EXTRAIT CHOISI
⁂

Un nouveau seuil dans la crise démocratique

La mobilisation syndicale et l’opposition parlementaire ont donc immédiatement trouvé un soutien populaire massif, majoritaire, historique. Le pays tout entier s’est dressé contre la réforme conçue par Emmanuel Macron ; chacun s’est senti agressé, parce que tous l’étaient. Cette situation d’extrême isolement politique a contraint le pouvoir à multiplier les brutalités anti-démocratiques :

  • Contre le parlement, avec la présentation de la réforme déguisée en Projet de loi de financement rectificatif de la Sécurité sociale, permettant de déclencher les articles 47-1 et 49-3 de la Constitution.
  • Contre le mouvement social, avec les réquisitions subies par les grévistes et les diverses entraves au droit de grève, et la violence policière qui a frappé les manifestations, à Paris comme à Sainte-Soline.
  • Contre le corps électoral, avec le sabotage, par le Conseil Constitutionnel, de la perspective d’un référendum.

Quelques semaines plus tard, l’extrême brutalité des politiques mises en œuvre à Mayotte est venue compléter le tableau sinistre de ce basculement autoritaire.

En mettant la totalité des institutions au service de son agenda politique, l’exécutif a ainsi donné un coup d’accélérateur spectaculaire à la crise politique qui s’enracine depuis plus d’une décennie et que les dernières élections législatives ont pleinement mis en lumière. L’appareil d’État, que l’on présentait jusqu’alors comme le véhicule de la volonté démocratique du peuple, est soudainement apparu pour ce qu’il est : un instrument de domination au service d’une seule classe. Des millions de Français ont donc été amenés à prendre position au sujet du pouvoir politique, non seulement au sens étroit du changement de personnel politique (« Macron démission ! »), mais également au sens plus profond du changement de régime (« Vite la VIe République ! »), c’est-à-dire de la conquête de l’État par le peuple. Naturellement, les risques ouverts par cette crise institutionnelle sont proportionnels aux opportunités révolutionnaires qu’elle offre : ils sont immenses. En particulier, les différentes nuances de l’extrême-droite font planer la menace d’un véritable « retour à l’ordre » réactionnaire.

⁂

SÉRIE D'EXERCICES
1. D'après l'extrait choisi, quels articles de la Constitution la présentation de la réforme en Projet de loi de financement rectificatif de la Sécurité sociale permettait-elle de déclencher ?
2. Relevez, dans l'extrait choisi, tous les destinataires des brutalités anti-démocratiques énumérés après la formule « Contre le ».
3. Résumez l'extrait choisi en deux phrases.
Les lignes ci-dessous ne sont pas nécessaires.

DONNÉES BRUTES
⁂

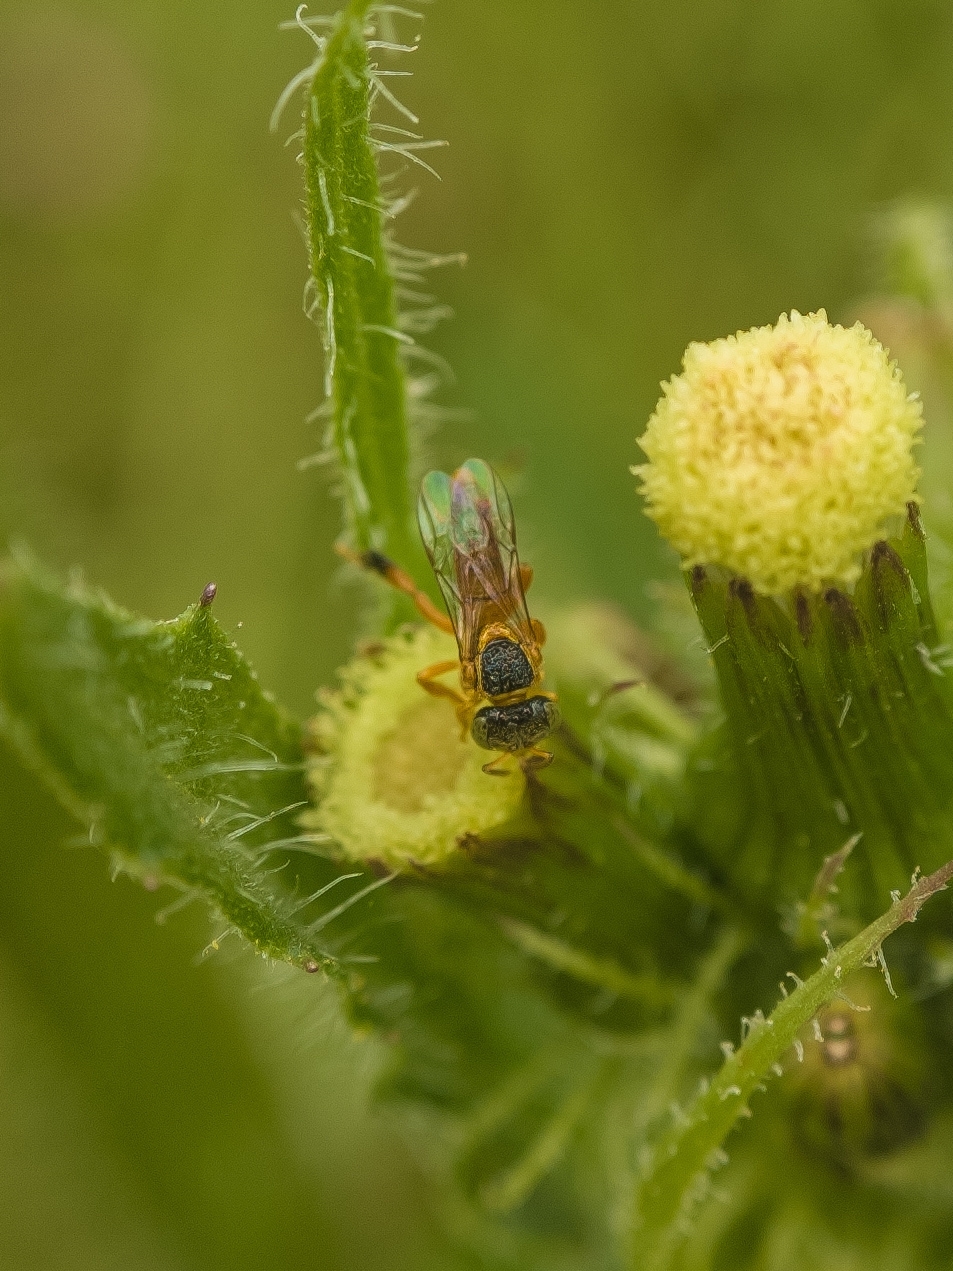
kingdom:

⁂

CORRIGÉ
1. Les articles 47-1 et 49-3.

2. Le parlement, le mouvement social, le corps électoral.

3. Isolé face au soutien populaire massif dont bénéficiaient la mobilisation syndicale et l'opposition parlementaire contre la réforme conçue par Emmanuel Macron, le pouvoir a multiplié les brutalités anti-démocratiques contre le parlement, le mouvement social et le corps électoral. L'exécutif a ainsi accéléré une crise politique enracinée depuis plus d'une décennie, amenant des millions de Français à se prononcer sur le pouvoir politique, jusqu'au changement de régime, tandis que l'extrême-droite fait planer la menace d'un « retour à l'ordre » réactionnaire.